## MATERIAL PROVIDED
[Start of section]

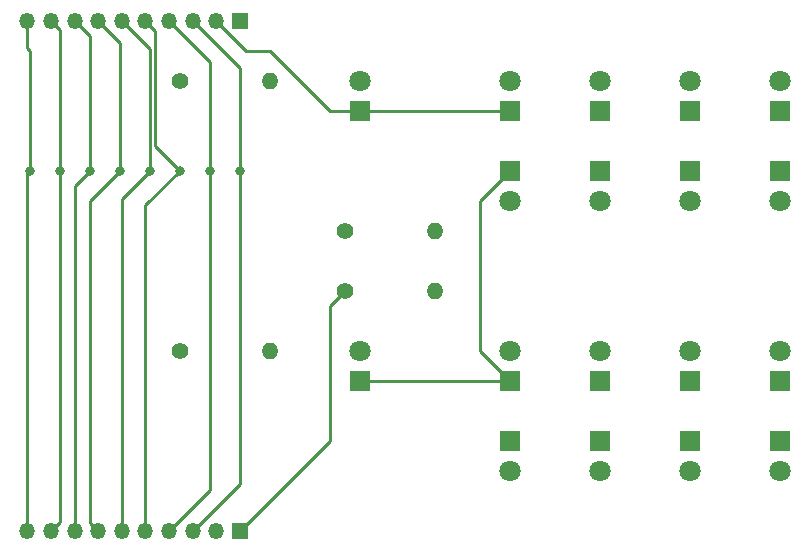
<source format=gtl>
%TF.GenerationSoftware,KiCad,Pcbnew,7.0.8*%
%TF.CreationDate,2023-10-07T23:46:44-07:00*%
%TF.ProjectId,htpm_control_module_display,6874706d-5f63-46f6-9e74-726f6c5f6d6f,1*%
%TF.SameCoordinates,Original*%
%TF.FileFunction,Copper,L1,Top*%
%TF.FilePolarity,Positive*%
%FSLAX46Y46*%
G04 Gerber Fmt 4.6, Leading zero omitted, Abs format (unit mm)*
G04 Created by KiCad (PCBNEW 7.0.8) date 2023-10-07 23:46:44*
%MOMM*%
%LPD*%
G01*
G04 APERTURE LIST*
%TA.AperFunction,ComponentPad*%
%ADD10R,1.800000X1.800000*%
%TD*%
%TA.AperFunction,ComponentPad*%
%ADD11C,1.800000*%
%TD*%
%TA.AperFunction,ComponentPad*%
%ADD12C,1.400000*%
%TD*%
%TA.AperFunction,ComponentPad*%
%ADD13O,1.400000X1.400000*%
%TD*%
%TA.AperFunction,ComponentPad*%
%ADD14R,1.350000X1.350000*%
%TD*%
%TA.AperFunction,ComponentPad*%
%ADD15O,1.350000X1.350000*%
%TD*%
%TA.AperFunction,ViaPad*%
%ADD16C,0.800000*%
%TD*%
%TA.AperFunction,Conductor*%
%ADD17C,0.250000*%
%TD*%
G04 APERTURE END LIST*
D10*
%TO.P,D15,1,K*%
%TO.N,GND*%
X154940000Y-111760000D03*
D11*
%TO.P,D15,2,A*%
%TO.N,Net-(D15-A)*%
X154940000Y-114300000D03*
%TD*%
D10*
%TO.P,D2,1,K*%
%TO.N,GND*%
X142240000Y-106680000D03*
D11*
%TO.P,D2,2,A*%
%TO.N,Net-(D2-A)*%
X142240000Y-104140000D03*
%TD*%
D12*
%TO.P,R1,1*%
%TO.N,Net-(JP25-B)*%
X127000000Y-81280000D03*
D13*
%TO.P,R1,2*%
%TO.N,Net-(D1-A)*%
X134620000Y-81280000D03*
%TD*%
D10*
%TO.P,D1,1,K*%
%TO.N,GND*%
X142240000Y-83820000D03*
D11*
%TO.P,D1,2,A*%
%TO.N,Net-(D1-A)*%
X142240000Y-81280000D03*
%TD*%
D10*
%TO.P,D12,1,K*%
%TO.N,GND*%
X162560000Y-106680000D03*
D11*
%TO.P,D12,2,A*%
%TO.N,Net-(D12-A)*%
X162560000Y-104140000D03*
%TD*%
D10*
%TO.P,D5,1,K*%
%TO.N,GND*%
X170180000Y-83820000D03*
D11*
%TO.P,D5,2,A*%
%TO.N,Net-(D5-A)*%
X170180000Y-81280000D03*
%TD*%
D10*
%TO.P,D6,1,K*%
%TO.N,GND*%
X177800000Y-83820000D03*
D11*
%TO.P,D6,2,A*%
%TO.N,Net-(D6-A)*%
X177800000Y-81280000D03*
%TD*%
D10*
%TO.P,D8,1,K*%
%TO.N,GND*%
X162560000Y-88900000D03*
D11*
%TO.P,D8,2,A*%
%TO.N,Net-(D8-A)*%
X162560000Y-91440000D03*
%TD*%
D10*
%TO.P,D17,1,K*%
%TO.N,GND*%
X170180000Y-111760000D03*
D11*
%TO.P,D17,2,A*%
%TO.N,Net-(D17-A)*%
X170180000Y-114300000D03*
%TD*%
D14*
%TO.P,J1,1,Pin_1*%
%TO.N,+3.3V*%
X132080000Y-76200000D03*
D15*
%TO.P,J1,2,Pin_2*%
%TO.N,GND*%
X130080000Y-76200000D03*
%TO.P,J1,3,Pin_3*%
%TO.N,Net-(J1-Pin_3)*%
X128080000Y-76200000D03*
%TO.P,J1,4,Pin_4*%
%TO.N,Net-(J1-Pin_4)*%
X126080000Y-76200000D03*
%TO.P,J1,5,Pin_5*%
%TO.N,Net-(J1-Pin_5)*%
X124080000Y-76200000D03*
%TO.P,J1,6,Pin_6*%
%TO.N,Net-(J1-Pin_6)*%
X122080000Y-76200000D03*
%TO.P,J1,7,Pin_7*%
%TO.N,Net-(J1-Pin_7)*%
X120080000Y-76200000D03*
%TO.P,J1,8,Pin_8*%
%TO.N,Net-(J1-Pin_8)*%
X118080000Y-76200000D03*
%TO.P,J1,9,Pin_9*%
%TO.N,Net-(J1-Pin_9)*%
X116080000Y-76200000D03*
%TO.P,J1,10,Pin_10*%
%TO.N,Net-(J1-Pin_10)*%
X114080000Y-76200000D03*
%TD*%
D12*
%TO.P,R3,1*%
%TO.N,+3.3V*%
X140970000Y-99060000D03*
D13*
%TO.P,R3,2*%
%TO.N,Net-(JP10-B)*%
X148590000Y-99060000D03*
%TD*%
D10*
%TO.P,D14,1,K*%
%TO.N,GND*%
X177800000Y-106680000D03*
D11*
%TO.P,D14,2,A*%
%TO.N,Net-(D14-A)*%
X177800000Y-104140000D03*
%TD*%
D10*
%TO.P,D10,1,K*%
%TO.N,GND*%
X177800000Y-88900000D03*
D11*
%TO.P,D10,2,A*%
%TO.N,Net-(D10-A)*%
X177800000Y-91440000D03*
%TD*%
D10*
%TO.P,D4,1,K*%
%TO.N,GND*%
X162560000Y-83820000D03*
D11*
%TO.P,D4,2,A*%
%TO.N,Net-(D4-A)*%
X162560000Y-81280000D03*
%TD*%
D10*
%TO.P,D3,1,K*%
%TO.N,GND*%
X154940000Y-83820000D03*
D11*
%TO.P,D3,2,A*%
%TO.N,Net-(D3-A)*%
X154940000Y-81280000D03*
%TD*%
D10*
%TO.P,D16,1,K*%
%TO.N,GND*%
X162560000Y-111760000D03*
D11*
%TO.P,D16,2,A*%
%TO.N,Net-(D16-A)*%
X162560000Y-114300000D03*
%TD*%
D10*
%TO.P,D18,1,K*%
%TO.N,GND*%
X177800000Y-111760000D03*
D11*
%TO.P,D18,2,A*%
%TO.N,Net-(D18-A)*%
X177800000Y-114300000D03*
%TD*%
D10*
%TO.P,D9,1,K*%
%TO.N,GND*%
X170180000Y-88900000D03*
D11*
%TO.P,D9,2,A*%
%TO.N,Net-(D9-A)*%
X170180000Y-91440000D03*
%TD*%
D10*
%TO.P,D13,1,K*%
%TO.N,GND*%
X170180000Y-106680000D03*
D11*
%TO.P,D13,2,A*%
%TO.N,Net-(D13-A)*%
X170180000Y-104140000D03*
%TD*%
D14*
%TO.P,J2,1,Pin_1*%
%TO.N,+3.3V*%
X132080000Y-119380000D03*
D15*
%TO.P,J2,2,Pin_2*%
%TO.N,GND*%
X130080000Y-119380000D03*
%TO.P,J2,3,Pin_3*%
%TO.N,Net-(J1-Pin_3)*%
X128080000Y-119380000D03*
%TO.P,J2,4,Pin_4*%
%TO.N,Net-(J1-Pin_4)*%
X126080000Y-119380000D03*
%TO.P,J2,5,Pin_5*%
%TO.N,Net-(J1-Pin_5)*%
X124080000Y-119380000D03*
%TO.P,J2,6,Pin_6*%
%TO.N,Net-(J1-Pin_6)*%
X122080000Y-119380000D03*
%TO.P,J2,7,Pin_7*%
%TO.N,Net-(J1-Pin_7)*%
X120080000Y-119380000D03*
%TO.P,J2,8,Pin_8*%
%TO.N,Net-(J1-Pin_8)*%
X118080000Y-119380000D03*
%TO.P,J2,9,Pin_9*%
%TO.N,Net-(J1-Pin_9)*%
X116080000Y-119380000D03*
%TO.P,J2,10,Pin_10*%
%TO.N,Net-(J1-Pin_10)*%
X114080000Y-119380000D03*
%TD*%
D10*
%TO.P,D11,1,K*%
%TO.N,GND*%
X154940000Y-106680000D03*
D11*
%TO.P,D11,2,A*%
%TO.N,Net-(D11-A)*%
X154940000Y-104140000D03*
%TD*%
D12*
%TO.P,R4,1*%
%TO.N,+3.3V*%
X140970000Y-93980000D03*
D13*
%TO.P,R4,2*%
%TO.N,Net-(JP1-B)*%
X148590000Y-93980000D03*
%TD*%
D12*
%TO.P,R2,1*%
%TO.N,Net-(JP17-B)*%
X127000000Y-104140000D03*
D13*
%TO.P,R2,2*%
%TO.N,Net-(D2-A)*%
X134620000Y-104140000D03*
%TD*%
D10*
%TO.P,D7,1,K*%
%TO.N,GND*%
X154940000Y-88900000D03*
D11*
%TO.P,D7,2,A*%
%TO.N,Net-(D7-A)*%
X154940000Y-91440000D03*
%TD*%
D16*
%TO.N,Net-(J1-Pin_3)*%
X132080000Y-88900000D03*
%TO.N,Net-(J1-Pin_4)*%
X129540000Y-88900000D03*
%TO.N,Net-(J1-Pin_5)*%
X127000000Y-88900000D03*
%TO.N,Net-(J1-Pin_6)*%
X124460000Y-88900000D03*
%TO.N,Net-(J1-Pin_7)*%
X121920000Y-88900000D03*
%TO.N,Net-(J1-Pin_8)*%
X119380000Y-88900000D03*
%TO.N,Net-(J1-Pin_9)*%
X116840000Y-88900000D03*
%TO.N,Net-(J1-Pin_10)*%
X114300000Y-88900000D03*
%TD*%
D17*
%TO.N,GND*%
X154940000Y-106680000D02*
X152400000Y-104140000D01*
X139700000Y-83820000D02*
X142240000Y-83820000D01*
X130080000Y-76200000D02*
X132620000Y-78740000D01*
X152400000Y-91440000D02*
X154940000Y-88900000D01*
X142240000Y-106680000D02*
X154940000Y-106680000D01*
X134620000Y-78740000D02*
X139700000Y-83820000D01*
X142240000Y-83820000D02*
X154940000Y-83820000D01*
X132620000Y-78740000D02*
X134620000Y-78740000D01*
X152400000Y-104140000D02*
X152400000Y-91440000D01*
%TO.N,+3.3V*%
X139700000Y-100330000D02*
X140970000Y-99060000D01*
X132080000Y-119380000D02*
X139700000Y-111760000D01*
X139700000Y-111760000D02*
X139700000Y-100330000D01*
%TO.N,Net-(J1-Pin_3)*%
X128080000Y-119380000D02*
X132080000Y-115380000D01*
X128080000Y-76200000D02*
X132080000Y-80200000D01*
X132080000Y-115380000D02*
X132080000Y-88900000D01*
X132080000Y-80200000D02*
X132080000Y-88900000D01*
%TO.N,Net-(J1-Pin_4)*%
X129540000Y-79660000D02*
X129540000Y-88900000D01*
X126080000Y-119380000D02*
X129540000Y-115920000D01*
X129540000Y-115920000D02*
X129540000Y-88900000D01*
X126080000Y-76200000D02*
X129540000Y-79660000D01*
%TO.N,Net-(J1-Pin_5)*%
X124080000Y-76200000D02*
X124910000Y-77030000D01*
X124080000Y-119380000D02*
X124080000Y-91820000D01*
X124910000Y-77030000D02*
X124910000Y-86810000D01*
X124080000Y-91820000D02*
X127000000Y-88900000D01*
X124910000Y-86810000D02*
X127000000Y-88900000D01*
%TO.N,Net-(J1-Pin_6)*%
X122080000Y-119380000D02*
X122080000Y-91280000D01*
X122080000Y-91280000D02*
X124460000Y-88900000D01*
X122080000Y-76200000D02*
X124460000Y-78580000D01*
X124460000Y-78580000D02*
X124460000Y-88900000D01*
%TO.N,Net-(J1-Pin_7)*%
X120080000Y-76200000D02*
X121920000Y-78040000D01*
X121920000Y-78040000D02*
X121920000Y-88900000D01*
X119380000Y-91440000D02*
X121920000Y-88900000D01*
X119380000Y-118680000D02*
X119380000Y-91440000D01*
X120080000Y-119380000D02*
X119380000Y-118680000D01*
%TO.N,Net-(J1-Pin_8)*%
X118080000Y-90200000D02*
X119380000Y-88900000D01*
X118080000Y-76200000D02*
X119380000Y-77500000D01*
X119380000Y-77500000D02*
X119380000Y-88900000D01*
X118080000Y-119380000D02*
X118080000Y-90200000D01*
%TO.N,Net-(J1-Pin_9)*%
X116080000Y-76200000D02*
X116840000Y-76960000D01*
X116840000Y-76960000D02*
X116840000Y-88900000D01*
X116080000Y-119380000D02*
X116840000Y-118620000D01*
X116840000Y-118620000D02*
X116840000Y-88900000D01*
%TO.N,Net-(J1-Pin_10)*%
X114080000Y-76200000D02*
X114080000Y-78520000D01*
X114080000Y-89120000D02*
X114300000Y-88900000D01*
X114080000Y-78520000D02*
X114300000Y-78740000D01*
X114300000Y-78740000D02*
X114300000Y-88900000D01*
X114080000Y-119380000D02*
X114080000Y-89120000D01*
%TD*%
M02*

</source>
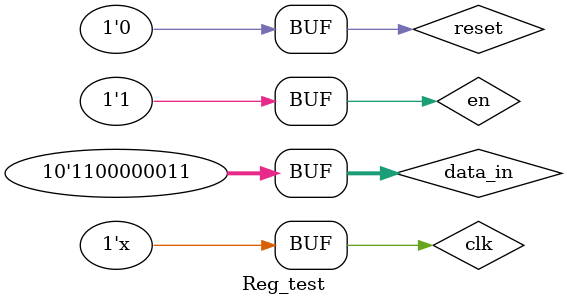
<source format=v>
`timescale 1ns / 1ps


module Reg_test();
    reg clk; reg reset; reg en;
    reg [9:0] data_in;
    wire [9:0] data_out;
    
    reg10Bit Reg_test(.clk(clk), .reset(reset), .en(en), .data_in(data_in), .data_out(data_out));
    
    initial begin
        clk = 1;
        reset = 1;
        en = 0;
        
        #100
        reset = 0;
        en = 0;
        data_in = 10'b0001011111; 
        
        #100
        en = 1;
        data_in = 10'b0001011111; 
        
        #100
        data_in = 10'b1111010000;
       
        #100
        data_in = 10'b1100000011; 
    end
    
    always begin
        #50 clk = ~clk;
    end
endmodule

</source>
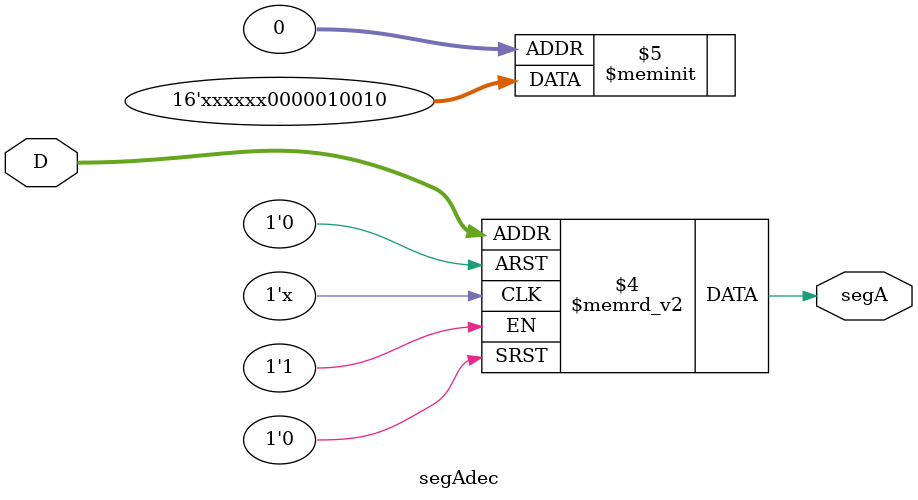
<source format=sv>

module segAdec
(
	input [3:0] D,
	output reg segA
);

always @ (*) begin
	case (D)
	4'h1, 4'h4 : segA = 1'b1; 
	4'h0, 4'h2, 4'h3, 4'h5, 4'h6, 4'h7, 4'h8, 4'h9 : segA = 1'b0; 
	default : segA = 1'bx; 
	endcase
end
endmodule

</source>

[End of section]

## TO DO
Using the data above, copy each line that contains "LIST".

## RESPONSE TO THE TASK
G04 APERTURE LIST*
G04 APERTURE END LIST*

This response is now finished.